Stored items from a collection:
__________________________________________________
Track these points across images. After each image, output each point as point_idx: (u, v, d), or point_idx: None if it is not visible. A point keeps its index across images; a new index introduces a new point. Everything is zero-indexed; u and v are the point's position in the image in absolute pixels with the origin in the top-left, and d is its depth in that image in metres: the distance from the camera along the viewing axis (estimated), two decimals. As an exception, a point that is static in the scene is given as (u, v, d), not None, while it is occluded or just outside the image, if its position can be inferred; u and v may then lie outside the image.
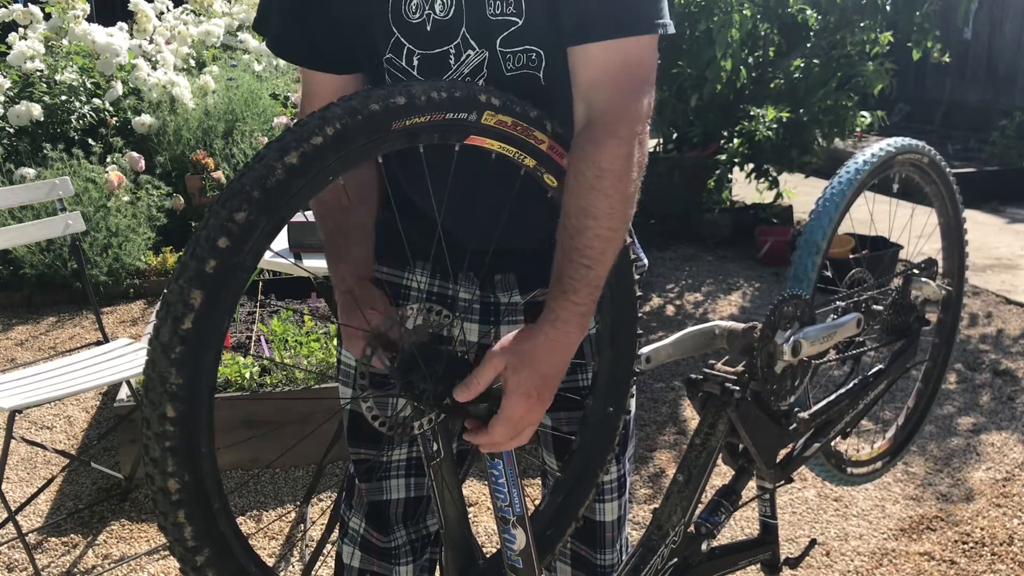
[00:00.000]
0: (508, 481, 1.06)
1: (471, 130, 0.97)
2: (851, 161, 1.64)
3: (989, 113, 8.34)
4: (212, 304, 0.80)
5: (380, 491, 1.42)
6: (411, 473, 1.42)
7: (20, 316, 4.45)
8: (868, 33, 5.21)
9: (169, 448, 0.81)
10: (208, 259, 0.80)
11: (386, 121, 0.90)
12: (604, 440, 1.22)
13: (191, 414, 0.82)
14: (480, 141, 0.99)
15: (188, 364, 0.80)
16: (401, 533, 1.44)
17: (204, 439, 0.85)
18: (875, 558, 2.48)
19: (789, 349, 1.37)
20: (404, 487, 1.42)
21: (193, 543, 0.84)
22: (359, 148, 0.88)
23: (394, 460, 1.41)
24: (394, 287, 1.34)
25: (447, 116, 0.94)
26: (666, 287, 4.88)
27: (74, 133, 5.25)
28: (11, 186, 3.57)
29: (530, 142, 1.02)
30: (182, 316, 0.79)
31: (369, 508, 1.44)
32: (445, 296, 1.32)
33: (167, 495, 0.82)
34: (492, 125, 0.98)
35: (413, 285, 1.34)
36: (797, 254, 1.59)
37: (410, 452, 1.41)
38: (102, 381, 2.49)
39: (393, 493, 1.42)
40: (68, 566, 2.47)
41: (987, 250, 5.47)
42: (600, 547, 1.41)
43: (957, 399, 3.46)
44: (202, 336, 0.80)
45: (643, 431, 3.22)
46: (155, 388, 0.80)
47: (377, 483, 1.42)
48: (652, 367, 1.32)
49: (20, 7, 5.87)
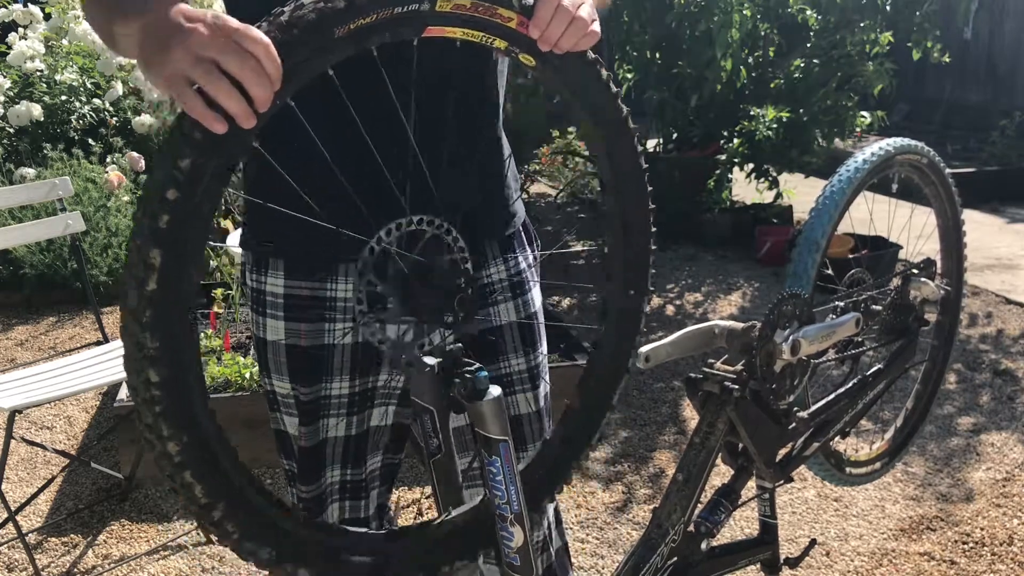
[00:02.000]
0: (506, 479, 1.05)
1: (426, 21, 0.89)
2: (850, 161, 1.64)
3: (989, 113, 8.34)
4: (174, 260, 0.77)
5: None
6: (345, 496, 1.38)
7: (20, 316, 4.46)
8: (868, 33, 5.21)
9: (160, 413, 0.80)
10: (160, 214, 0.77)
11: (326, 29, 0.82)
12: (629, 327, 1.21)
13: (176, 377, 0.80)
14: (439, 31, 0.91)
15: (160, 326, 0.77)
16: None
17: (197, 399, 0.82)
18: (875, 558, 2.48)
19: (788, 348, 1.37)
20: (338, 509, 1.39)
21: (206, 500, 0.82)
22: (301, 65, 0.82)
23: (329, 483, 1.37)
24: (315, 302, 1.28)
25: (395, 11, 0.86)
26: (666, 287, 4.88)
27: (74, 133, 5.25)
28: (11, 186, 3.57)
29: (495, 21, 0.94)
30: (145, 278, 0.77)
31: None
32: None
33: (169, 458, 0.81)
34: (449, 11, 0.89)
35: (339, 295, 1.28)
36: (796, 253, 1.59)
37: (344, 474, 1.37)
38: (102, 381, 2.49)
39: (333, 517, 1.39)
40: (68, 566, 2.47)
41: (987, 250, 5.47)
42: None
43: (957, 399, 3.46)
44: (170, 295, 0.77)
45: (643, 431, 3.22)
46: (133, 355, 0.78)
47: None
48: (652, 366, 1.32)
49: (20, 7, 5.86)
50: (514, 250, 1.37)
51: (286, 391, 1.32)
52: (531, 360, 1.38)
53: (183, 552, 2.53)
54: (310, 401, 1.31)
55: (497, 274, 1.35)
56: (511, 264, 1.36)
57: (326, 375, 1.30)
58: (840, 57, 5.32)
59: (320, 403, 1.32)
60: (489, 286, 1.34)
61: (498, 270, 1.35)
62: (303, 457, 1.34)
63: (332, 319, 1.28)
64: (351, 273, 1.26)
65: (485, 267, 1.33)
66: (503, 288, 1.35)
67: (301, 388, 1.31)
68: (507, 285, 1.35)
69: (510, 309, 1.36)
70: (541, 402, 1.41)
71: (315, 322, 1.28)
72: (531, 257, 1.40)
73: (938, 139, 8.09)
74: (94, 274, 4.54)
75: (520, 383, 1.38)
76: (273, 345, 1.31)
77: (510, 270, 1.36)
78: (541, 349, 1.41)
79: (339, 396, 1.32)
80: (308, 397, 1.31)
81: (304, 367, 1.30)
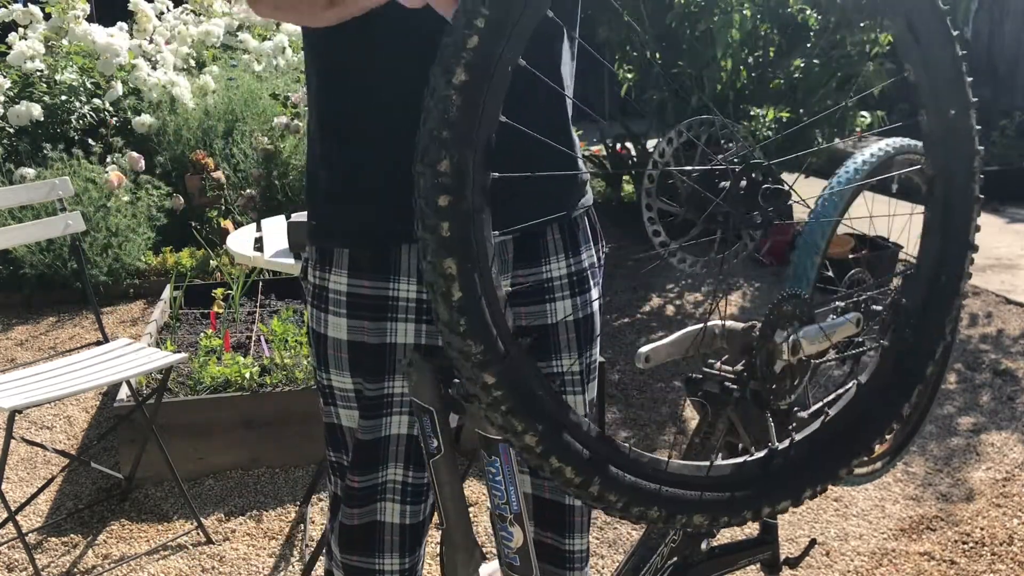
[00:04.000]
0: (505, 479, 1.05)
1: None
2: (850, 161, 1.64)
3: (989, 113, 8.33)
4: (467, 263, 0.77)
5: (373, 513, 1.34)
6: (407, 499, 1.34)
7: (20, 316, 4.46)
8: (868, 33, 5.21)
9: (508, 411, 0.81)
10: (439, 223, 0.76)
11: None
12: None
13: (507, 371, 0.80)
14: None
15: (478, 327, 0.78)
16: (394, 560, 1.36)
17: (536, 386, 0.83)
18: (875, 558, 2.48)
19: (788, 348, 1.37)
20: (399, 512, 1.35)
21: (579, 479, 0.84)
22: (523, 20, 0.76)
23: (388, 481, 1.33)
24: (378, 301, 1.27)
25: None
26: (666, 287, 4.88)
27: (74, 133, 5.26)
28: (11, 186, 3.57)
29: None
30: (448, 290, 0.77)
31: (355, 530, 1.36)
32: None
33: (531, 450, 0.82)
34: None
35: (402, 295, 1.27)
36: (796, 254, 1.59)
37: (406, 475, 1.33)
38: (102, 381, 2.49)
39: (387, 516, 1.35)
40: (68, 566, 2.47)
41: (987, 250, 5.46)
42: (569, 532, 1.38)
43: (957, 399, 3.46)
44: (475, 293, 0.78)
45: (643, 431, 3.22)
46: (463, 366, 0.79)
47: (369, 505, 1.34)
48: (652, 366, 1.32)
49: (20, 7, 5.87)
50: (578, 242, 1.35)
51: (347, 386, 1.31)
52: (584, 361, 1.37)
53: (183, 552, 2.53)
54: (375, 396, 1.30)
55: (558, 269, 1.33)
56: (572, 260, 1.34)
57: (389, 373, 1.29)
58: (840, 57, 5.32)
59: (384, 400, 1.30)
60: (548, 281, 1.32)
61: (559, 265, 1.33)
62: (360, 449, 1.32)
63: (395, 319, 1.27)
64: (413, 265, 1.25)
65: (546, 261, 1.32)
66: (562, 285, 1.33)
67: (367, 384, 1.30)
68: (567, 283, 1.34)
69: (567, 307, 1.34)
70: (586, 406, 1.39)
71: (378, 321, 1.27)
72: (596, 255, 1.38)
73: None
74: (94, 274, 4.54)
75: (571, 384, 1.37)
76: (334, 341, 1.30)
77: (571, 266, 1.34)
78: (595, 350, 1.39)
79: (402, 394, 1.30)
80: (374, 392, 1.30)
81: (369, 363, 1.29)
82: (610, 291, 4.78)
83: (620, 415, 3.34)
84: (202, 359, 3.10)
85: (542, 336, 1.33)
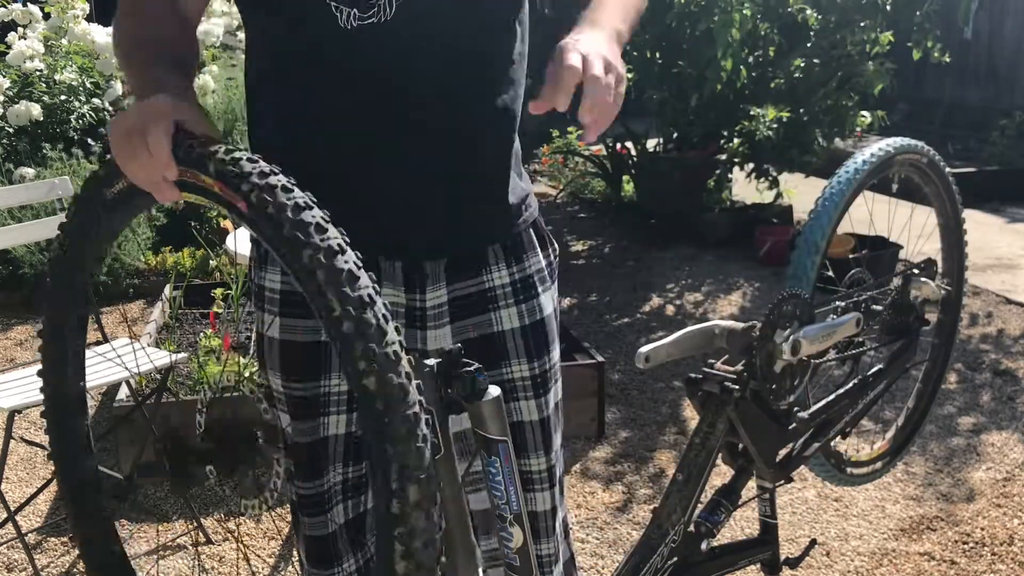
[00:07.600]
0: (505, 479, 1.05)
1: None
2: (850, 161, 1.64)
3: (989, 113, 8.34)
4: None
5: (324, 525, 1.37)
6: (347, 495, 1.37)
7: (20, 316, 4.45)
8: (868, 33, 5.20)
9: None
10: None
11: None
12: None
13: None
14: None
15: None
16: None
17: None
18: (875, 558, 2.48)
19: (788, 348, 1.37)
20: (343, 511, 1.38)
21: None
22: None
23: (337, 483, 1.36)
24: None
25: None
26: (666, 287, 4.88)
27: (74, 133, 5.25)
28: (11, 186, 3.58)
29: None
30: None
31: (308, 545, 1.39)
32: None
33: None
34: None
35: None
36: (796, 254, 1.59)
37: (346, 471, 1.36)
38: (102, 381, 2.49)
39: (340, 518, 1.37)
40: (68, 566, 2.47)
41: (987, 250, 5.46)
42: (535, 536, 1.37)
43: (957, 399, 3.46)
44: None
45: (643, 431, 3.22)
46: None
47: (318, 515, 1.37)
48: (652, 366, 1.32)
49: (20, 7, 5.86)
50: (522, 250, 1.35)
51: (278, 387, 1.32)
52: (536, 367, 1.35)
53: (183, 552, 2.53)
54: (305, 397, 1.31)
55: (500, 279, 1.33)
56: (515, 268, 1.34)
57: (325, 372, 1.30)
58: (840, 57, 5.32)
59: (320, 399, 1.31)
60: (491, 291, 1.32)
61: (500, 275, 1.33)
62: (300, 453, 1.33)
63: None
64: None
65: (486, 271, 1.32)
66: (505, 293, 1.33)
67: (294, 384, 1.30)
68: (510, 291, 1.33)
69: (512, 315, 1.33)
70: (547, 410, 1.37)
71: (311, 317, 1.27)
72: (543, 260, 1.38)
73: (939, 139, 8.09)
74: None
75: (523, 390, 1.35)
76: (269, 340, 1.31)
77: (514, 273, 1.33)
78: (550, 356, 1.37)
79: (339, 393, 1.31)
80: (304, 393, 1.31)
81: (300, 363, 1.30)
82: (610, 291, 4.78)
83: (620, 415, 3.33)
84: (202, 359, 3.10)
85: (489, 345, 1.32)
__________________________________________________
Using the entries above, repeat exactly the lines from the one with "60: (489, 286, 1.34)" to the one with "46: (463, 366, 0.79)", both included, and leave the pictures behind.

- Output -
60: (489, 286, 1.34)
61: (498, 270, 1.35)
62: (303, 457, 1.34)
63: (332, 319, 1.28)
64: (351, 273, 1.26)
65: (485, 267, 1.33)
66: (503, 288, 1.35)
67: (301, 388, 1.31)
68: (507, 285, 1.35)
69: (510, 309, 1.36)
70: (541, 402, 1.41)
71: (315, 322, 1.28)
72: (531, 257, 1.40)
73: (938, 139, 8.09)
74: (94, 274, 4.54)
75: (520, 383, 1.38)
76: (273, 345, 1.31)
77: (510, 270, 1.36)
78: (541, 349, 1.41)
79: (339, 396, 1.32)
80: (308, 397, 1.31)
81: (304, 367, 1.30)
[00:04.000]
0: (505, 479, 1.05)
1: None
2: (850, 161, 1.64)
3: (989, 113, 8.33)
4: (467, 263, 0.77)
5: (373, 513, 1.34)
6: (407, 499, 1.34)
7: (20, 316, 4.46)
8: (868, 33, 5.21)
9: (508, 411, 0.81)
10: (439, 223, 0.76)
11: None
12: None
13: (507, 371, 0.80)
14: None
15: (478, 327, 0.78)
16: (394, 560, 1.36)
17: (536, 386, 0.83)
18: (875, 558, 2.48)
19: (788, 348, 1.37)
20: (399, 512, 1.35)
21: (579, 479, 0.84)
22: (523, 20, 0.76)
23: (388, 481, 1.33)
24: (378, 301, 1.27)
25: None
26: (666, 287, 4.88)
27: (74, 133, 5.26)
28: (11, 186, 3.57)
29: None
30: (448, 290, 0.77)
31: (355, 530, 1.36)
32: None
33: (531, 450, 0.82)
34: None
35: (402, 295, 1.27)
36: (796, 254, 1.59)
37: (406, 475, 1.33)
38: (102, 381, 2.49)
39: (387, 516, 1.35)
40: (68, 566, 2.47)
41: (987, 250, 5.46)
42: (569, 532, 1.38)
43: (957, 399, 3.46)
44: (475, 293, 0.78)
45: (643, 431, 3.22)
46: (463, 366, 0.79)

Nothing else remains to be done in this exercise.